Robert Hughes, The Shock of the New and The Spectacle of Skill: Selected Writings

Robert Hughes, The Shock of the New and The Spectacle of Skill: Selected Writings
“I am completely an elitist, in the cultural but emphatically not the social sense,” Robert Hughes, who was an art critic for Time magazine for 30 years, wrote in The Spectacle of Skill, answering to accusations of snobbery by his fellow Aussies. “I prefer the good to the bad, the articulate to the mumbling, the aesthetically developed to the merely primitive, and full to partial consciousness. I love the spectacle of skill, whether it’s an expert gardener at work, or a good carpenter chopping dovetails, or someone tying a Bimini hitch that won’t slip.
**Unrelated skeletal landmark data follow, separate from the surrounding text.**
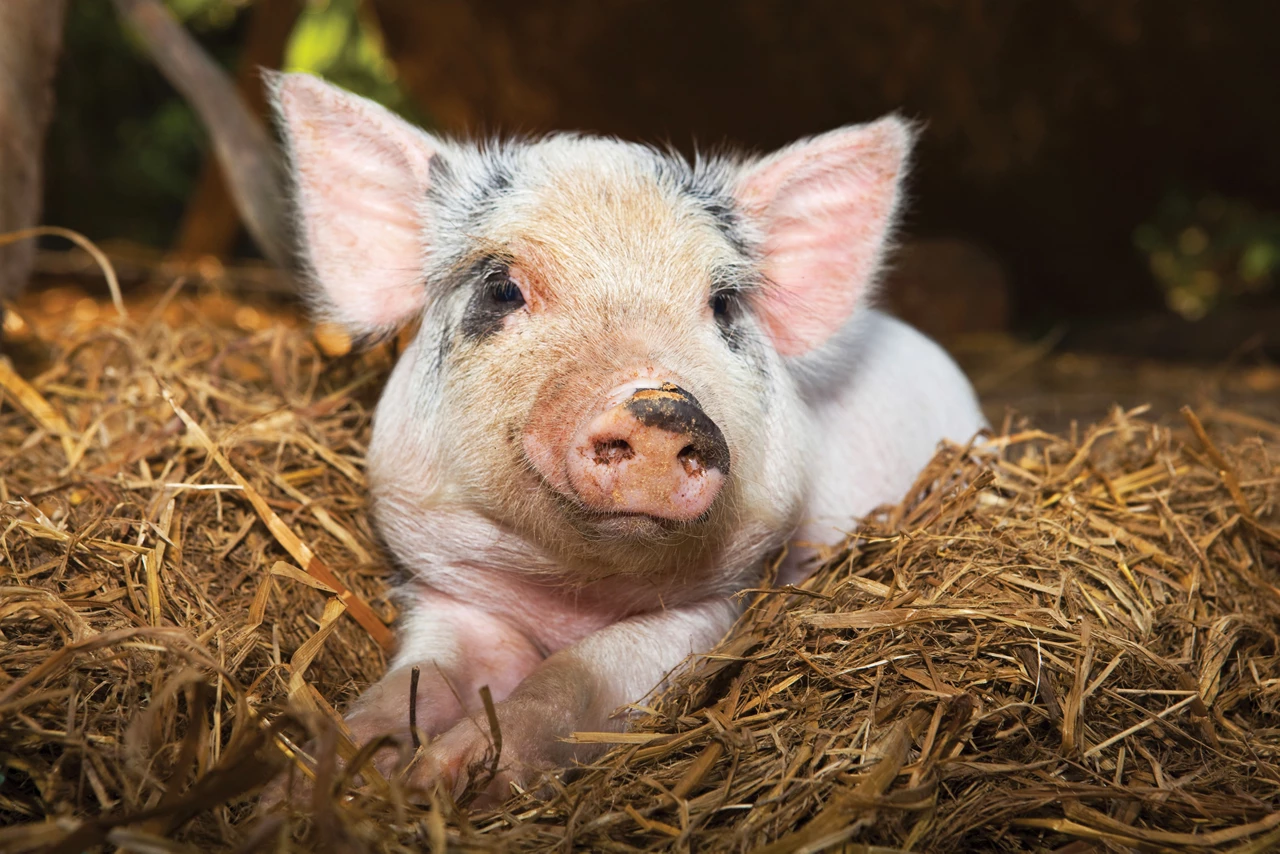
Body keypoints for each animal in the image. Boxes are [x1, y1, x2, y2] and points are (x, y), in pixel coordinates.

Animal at [271, 72, 987, 804]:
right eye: (501, 289)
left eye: (724, 304)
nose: (663, 406)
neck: (571, 592)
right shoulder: (450, 595)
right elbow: (417, 682)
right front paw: (312, 781)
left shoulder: (713, 612)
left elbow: (579, 675)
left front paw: (455, 773)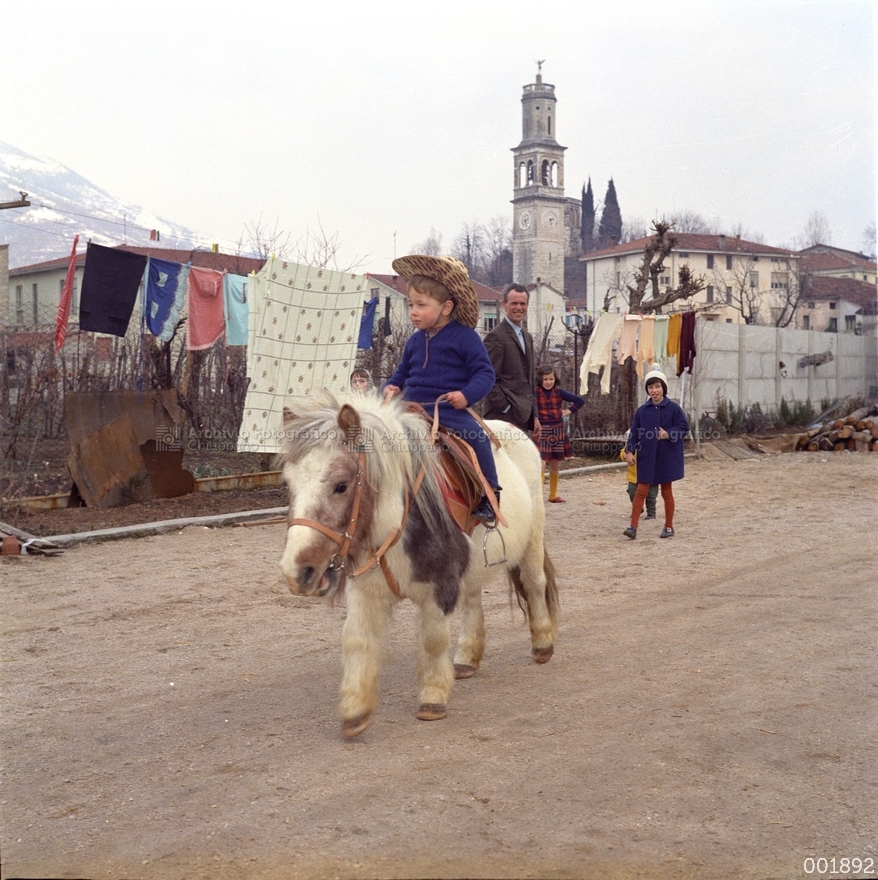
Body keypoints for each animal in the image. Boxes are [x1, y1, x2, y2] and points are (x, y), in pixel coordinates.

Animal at [278, 392, 560, 736]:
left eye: (341, 485)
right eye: (288, 484)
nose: (297, 572)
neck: (398, 520)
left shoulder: (438, 588)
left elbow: (433, 640)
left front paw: (433, 697)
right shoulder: (366, 592)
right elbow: (356, 640)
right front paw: (355, 710)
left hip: (532, 539)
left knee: (534, 583)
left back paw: (543, 644)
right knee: (472, 599)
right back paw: (467, 658)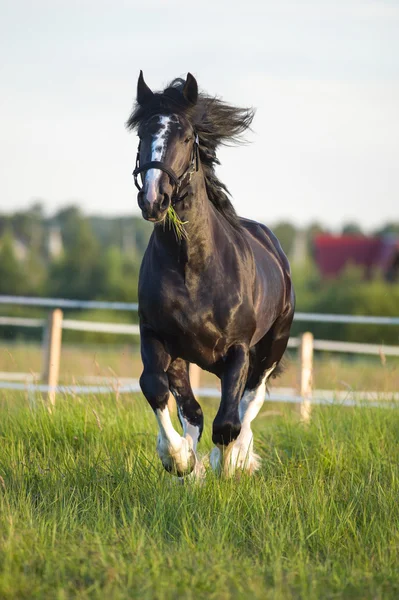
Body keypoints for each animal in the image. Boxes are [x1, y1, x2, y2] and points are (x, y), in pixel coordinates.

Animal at [126, 71, 296, 478]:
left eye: (188, 137)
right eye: (141, 134)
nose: (153, 200)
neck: (193, 269)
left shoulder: (238, 350)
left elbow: (227, 423)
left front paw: (227, 466)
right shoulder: (158, 338)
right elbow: (158, 390)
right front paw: (178, 459)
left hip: (270, 349)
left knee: (249, 403)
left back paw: (238, 459)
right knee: (195, 412)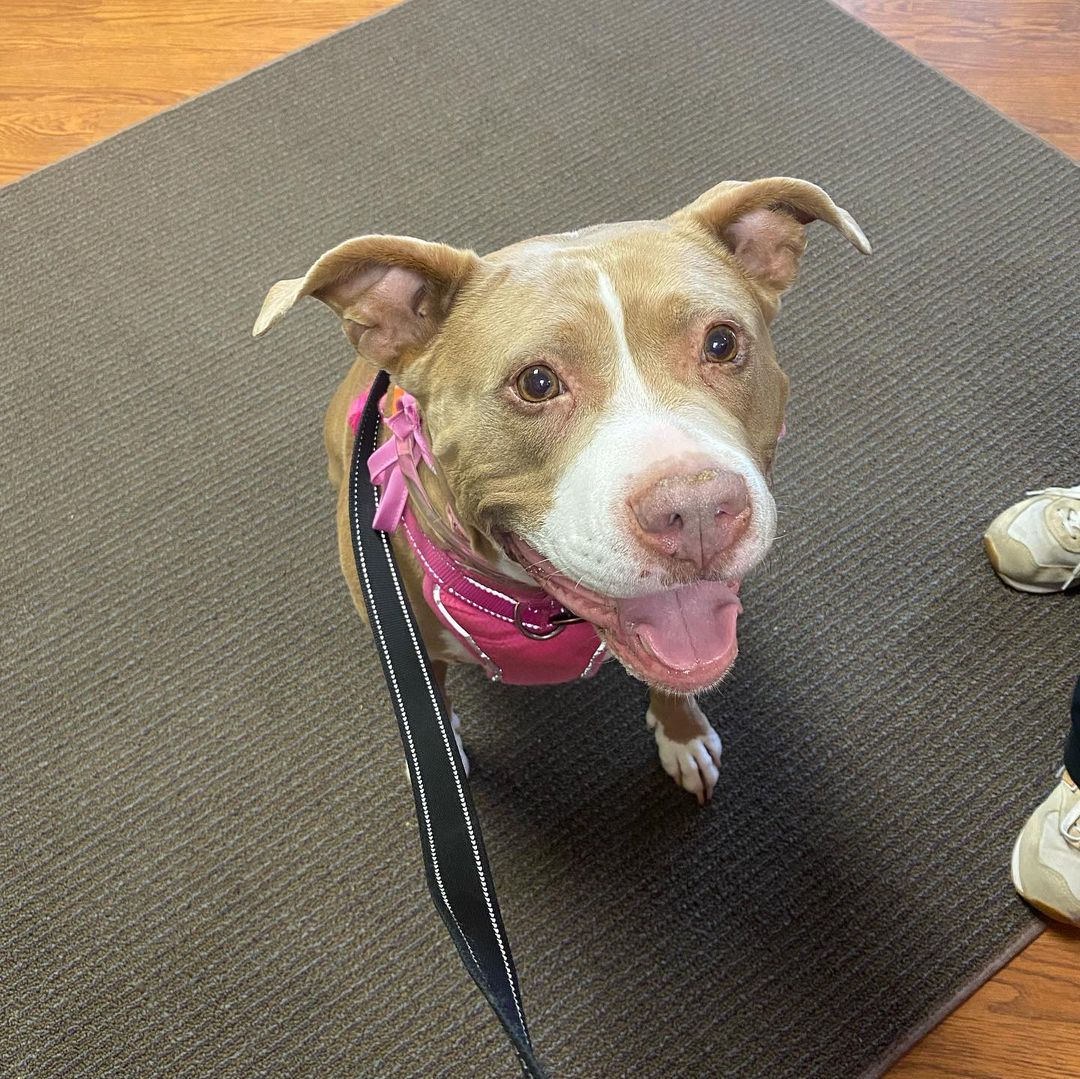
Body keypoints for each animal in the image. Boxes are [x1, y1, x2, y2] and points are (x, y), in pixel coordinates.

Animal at [257, 177, 872, 803]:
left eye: (722, 343)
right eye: (537, 382)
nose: (698, 509)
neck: (537, 607)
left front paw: (683, 733)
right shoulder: (417, 653)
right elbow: (436, 702)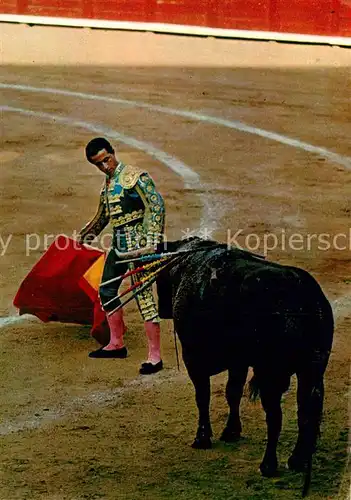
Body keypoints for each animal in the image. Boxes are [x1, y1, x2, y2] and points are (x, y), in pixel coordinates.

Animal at [157, 238, 336, 496]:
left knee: (275, 417)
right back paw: (297, 459)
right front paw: (231, 431)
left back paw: (268, 465)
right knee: (306, 412)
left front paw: (202, 438)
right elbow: (232, 392)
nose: (162, 310)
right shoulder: (238, 361)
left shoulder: (194, 358)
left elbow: (203, 397)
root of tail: (306, 295)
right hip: (312, 371)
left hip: (272, 375)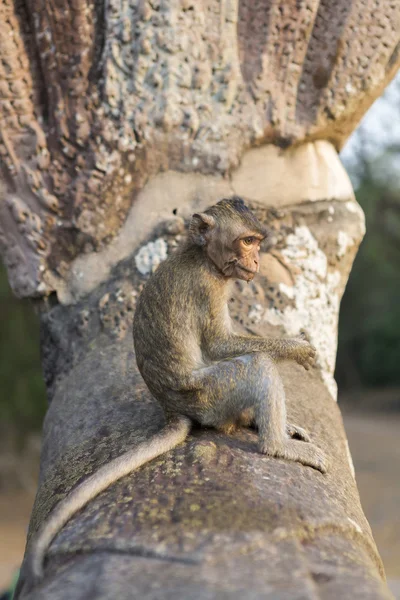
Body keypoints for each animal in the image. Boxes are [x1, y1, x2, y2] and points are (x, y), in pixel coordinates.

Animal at [23, 198, 326, 592]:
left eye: (257, 242)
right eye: (246, 241)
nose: (258, 261)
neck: (201, 255)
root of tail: (171, 408)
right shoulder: (207, 287)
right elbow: (219, 344)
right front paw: (297, 347)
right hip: (208, 397)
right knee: (256, 366)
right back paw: (276, 444)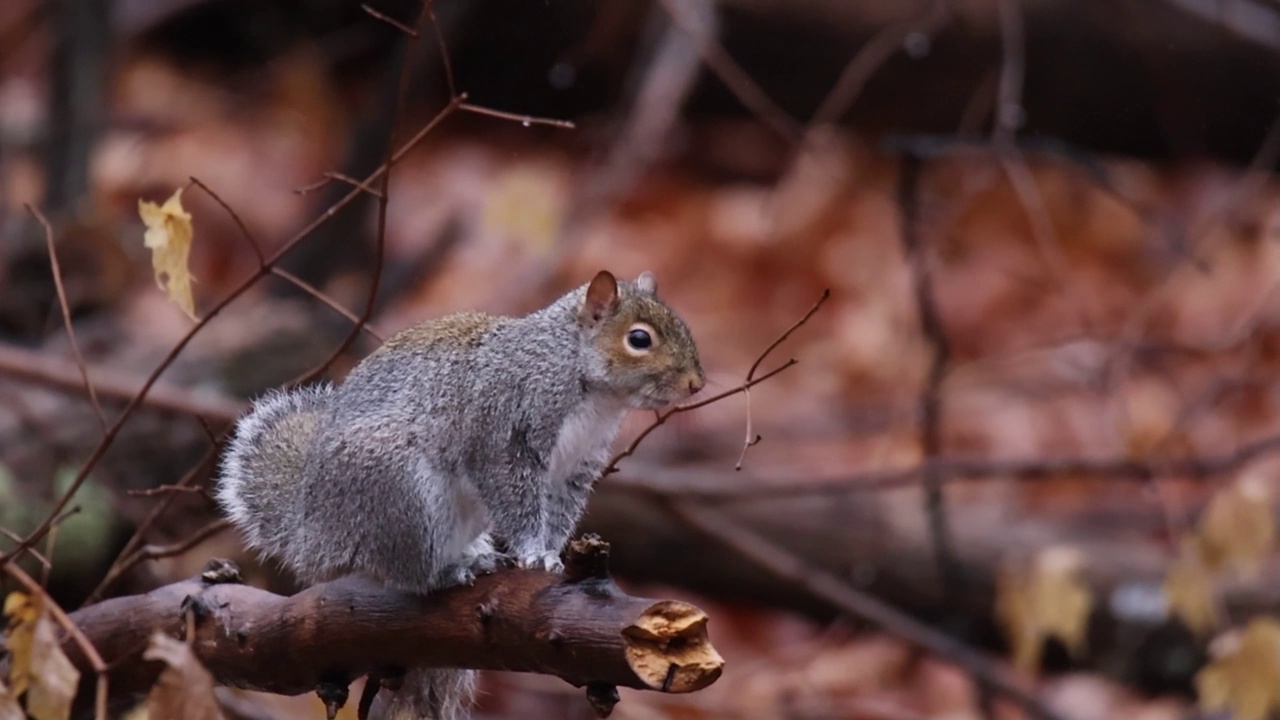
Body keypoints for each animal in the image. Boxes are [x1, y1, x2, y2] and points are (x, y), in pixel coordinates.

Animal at [215, 269, 706, 717]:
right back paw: (448, 571)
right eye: (639, 339)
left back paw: (477, 556)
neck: (577, 376)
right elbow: (515, 497)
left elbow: (560, 514)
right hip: (406, 498)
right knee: (408, 572)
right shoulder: (503, 436)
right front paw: (536, 555)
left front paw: (555, 555)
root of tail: (319, 528)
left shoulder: (576, 469)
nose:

I don’t think stupid or ill-read people are as good to be with as wise and fully literate ones … Consequently, most of the human race doesn’t matter much to me, outside the normal and necessary frame of courtesy and the obligation to respect human rights. I see no reason to squirm around apologizing for this. I am, after all, a cultural critic, and my main job is to distinguish the good from the second-rate.”
This brand of brutal honesty runs throughout this compilation of Hughes’ writings on art, architecture, religion, and culture. The Shock of the New, illustrated with 250 color photos, is a hundred-year history of modern art, spanning from cubism to pop art to avant-garde, that accompanied the BBC documentary series Hughes hosted of the same name.